3.1 Problempräzisierung und Strukturierung des Untersuchungsgegenstandes: dimensionale und semantische Analyse

Exploration des Vorstellungsfelds über den Untersuchungsgegenstand: Formulierung des Problems
Der Wissenschaftler geht unterschiedlich vor, je nach dem Typ der Untersuchung:
a) hypothesentestende Analyse
Hypothese enthält bereits explizite Behauptungen über die Struktur des empirischen Untersuchungsgegenstandes
Auch die Begriffe sind in der Hypothese schon enthalten. Diese Begriffe müssen auf ihre Bedeutung hin analysiert werden.
b) deskriptive Untersuchung
1. empirische Struktur des Realitätsausschnitts wird untersucht
2. Aspekte (=Dimensionen) werden ausgefiltert, die bedeutsam sind
Dieser Arbeitsabschnitt heißt "dimensionale Analyse"
3. "Begriffe" müssen ausgewählt werden, die den Untersuchungsgegenstand abbilden und kommunaktiv vermitteln können
c) empirische Überprüfung einer Theorie
Die zu testenden Hypothesen enthalten bereits eine Konzeptspezifikation, das heißt, Behauptungen über die Struktur des Untersuchungsgegenstandes wurden bereits getroffen.
Bei der hypothesentestenden Forschung muß der Forscher als erstes die verwendeten Begriffe analysieren, d.h. die verwendeten Begriffe mit konkreten Aspekten der Wirklichkeit in Beziehung setzen.
Semantische Analyse: Rekonstruktion der semantischen Regeln der verwendeten Begriffe, "empirische Interpretation" von theoretischen Begriffen.

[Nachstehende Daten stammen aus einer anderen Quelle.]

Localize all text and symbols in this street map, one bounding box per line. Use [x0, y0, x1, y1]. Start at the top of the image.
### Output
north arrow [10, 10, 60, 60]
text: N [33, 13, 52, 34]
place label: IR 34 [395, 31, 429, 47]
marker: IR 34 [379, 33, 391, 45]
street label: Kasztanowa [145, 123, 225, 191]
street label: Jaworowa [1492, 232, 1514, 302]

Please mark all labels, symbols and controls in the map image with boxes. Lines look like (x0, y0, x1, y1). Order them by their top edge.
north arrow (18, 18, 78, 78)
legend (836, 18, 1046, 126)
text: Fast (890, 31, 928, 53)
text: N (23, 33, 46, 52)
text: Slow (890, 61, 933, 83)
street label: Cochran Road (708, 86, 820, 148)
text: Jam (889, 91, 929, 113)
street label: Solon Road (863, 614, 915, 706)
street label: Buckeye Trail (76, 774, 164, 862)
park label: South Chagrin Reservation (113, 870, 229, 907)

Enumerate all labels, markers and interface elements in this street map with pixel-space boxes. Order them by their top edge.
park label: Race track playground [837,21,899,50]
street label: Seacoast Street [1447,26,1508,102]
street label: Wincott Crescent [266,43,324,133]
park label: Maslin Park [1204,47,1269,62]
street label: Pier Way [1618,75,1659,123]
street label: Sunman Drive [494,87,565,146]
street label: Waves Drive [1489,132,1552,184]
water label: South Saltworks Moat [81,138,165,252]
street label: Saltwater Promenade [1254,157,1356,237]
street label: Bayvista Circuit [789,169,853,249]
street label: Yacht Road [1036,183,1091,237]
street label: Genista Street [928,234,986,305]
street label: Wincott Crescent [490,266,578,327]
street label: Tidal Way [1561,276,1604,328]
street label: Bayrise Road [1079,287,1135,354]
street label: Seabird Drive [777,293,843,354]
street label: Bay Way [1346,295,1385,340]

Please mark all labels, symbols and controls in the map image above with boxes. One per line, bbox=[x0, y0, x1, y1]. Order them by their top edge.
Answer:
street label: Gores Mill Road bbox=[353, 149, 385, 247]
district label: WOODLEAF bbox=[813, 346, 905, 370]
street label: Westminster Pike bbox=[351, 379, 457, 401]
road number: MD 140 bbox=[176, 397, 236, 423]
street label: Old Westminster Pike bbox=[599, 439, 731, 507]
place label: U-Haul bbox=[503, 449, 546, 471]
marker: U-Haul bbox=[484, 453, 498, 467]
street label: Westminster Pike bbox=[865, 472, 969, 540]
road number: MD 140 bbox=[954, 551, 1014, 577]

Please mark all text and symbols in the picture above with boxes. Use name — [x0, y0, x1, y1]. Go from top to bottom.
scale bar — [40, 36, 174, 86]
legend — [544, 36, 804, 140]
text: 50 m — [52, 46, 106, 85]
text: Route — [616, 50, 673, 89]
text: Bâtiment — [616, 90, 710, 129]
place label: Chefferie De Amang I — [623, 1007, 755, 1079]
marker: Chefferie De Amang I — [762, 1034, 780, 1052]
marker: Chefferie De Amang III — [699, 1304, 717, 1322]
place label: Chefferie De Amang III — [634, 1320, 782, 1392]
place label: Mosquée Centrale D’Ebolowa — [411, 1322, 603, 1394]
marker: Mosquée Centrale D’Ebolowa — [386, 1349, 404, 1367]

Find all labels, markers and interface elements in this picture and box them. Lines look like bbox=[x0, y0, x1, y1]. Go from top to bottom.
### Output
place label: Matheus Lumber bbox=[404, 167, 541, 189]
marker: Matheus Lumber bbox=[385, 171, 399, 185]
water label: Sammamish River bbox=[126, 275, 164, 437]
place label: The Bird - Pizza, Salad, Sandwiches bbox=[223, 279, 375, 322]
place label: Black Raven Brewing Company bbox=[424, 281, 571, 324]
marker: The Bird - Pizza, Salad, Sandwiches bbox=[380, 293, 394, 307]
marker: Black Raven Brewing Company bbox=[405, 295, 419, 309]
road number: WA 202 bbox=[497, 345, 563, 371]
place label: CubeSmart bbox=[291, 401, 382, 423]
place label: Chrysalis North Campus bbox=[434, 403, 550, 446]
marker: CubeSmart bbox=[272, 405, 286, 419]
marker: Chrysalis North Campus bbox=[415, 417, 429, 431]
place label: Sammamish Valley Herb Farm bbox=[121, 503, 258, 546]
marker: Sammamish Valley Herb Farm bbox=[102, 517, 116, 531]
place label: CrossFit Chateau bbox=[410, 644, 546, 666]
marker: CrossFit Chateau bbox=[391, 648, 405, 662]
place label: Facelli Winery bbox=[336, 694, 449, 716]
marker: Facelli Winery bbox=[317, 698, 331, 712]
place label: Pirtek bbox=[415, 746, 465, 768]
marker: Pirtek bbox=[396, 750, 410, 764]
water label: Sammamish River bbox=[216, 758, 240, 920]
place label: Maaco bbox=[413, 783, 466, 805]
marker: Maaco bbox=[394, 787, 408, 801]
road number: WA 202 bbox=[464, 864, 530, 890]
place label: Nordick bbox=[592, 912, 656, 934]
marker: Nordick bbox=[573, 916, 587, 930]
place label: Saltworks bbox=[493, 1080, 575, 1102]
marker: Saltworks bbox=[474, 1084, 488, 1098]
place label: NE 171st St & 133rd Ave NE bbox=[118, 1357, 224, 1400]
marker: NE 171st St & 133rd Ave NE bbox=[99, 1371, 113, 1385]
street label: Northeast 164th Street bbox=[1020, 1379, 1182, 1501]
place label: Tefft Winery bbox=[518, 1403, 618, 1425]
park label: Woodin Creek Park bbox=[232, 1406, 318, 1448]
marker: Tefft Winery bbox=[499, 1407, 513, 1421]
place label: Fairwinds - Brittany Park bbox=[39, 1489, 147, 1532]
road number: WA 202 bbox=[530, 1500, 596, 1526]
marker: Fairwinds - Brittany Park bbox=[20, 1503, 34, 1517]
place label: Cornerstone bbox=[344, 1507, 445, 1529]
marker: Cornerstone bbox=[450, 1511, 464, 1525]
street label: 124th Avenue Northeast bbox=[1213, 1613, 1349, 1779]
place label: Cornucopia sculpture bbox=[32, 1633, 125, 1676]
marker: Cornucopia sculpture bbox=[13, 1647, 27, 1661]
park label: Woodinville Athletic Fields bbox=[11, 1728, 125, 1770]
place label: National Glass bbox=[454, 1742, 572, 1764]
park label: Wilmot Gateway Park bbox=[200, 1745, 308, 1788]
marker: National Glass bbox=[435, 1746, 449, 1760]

In beiden Forschungstypen (Diagnose und Hypothesentest) muß die empirische Wirklichkeit mit Begriffen verknüpft werden.
Definition: Aspekte der Realität werden durch sprachliche Zeichen (= Begriffe) ersetzt.
Operationalisierung: Durch Beobachtung, Befragung, Inhaltsanalyse wird entscheidbar, ob der gemeinte Sachverhalt in der Realität vorliegt oder nicht.
Begriffe: Begriffe sind Bestandteil der Sprache, mit denen der Gegenstandsbereich bezeichnet wird.
Deskriptive Analyse -> dimensionale Analyse (welche Teilaspekte will ich untersuchen)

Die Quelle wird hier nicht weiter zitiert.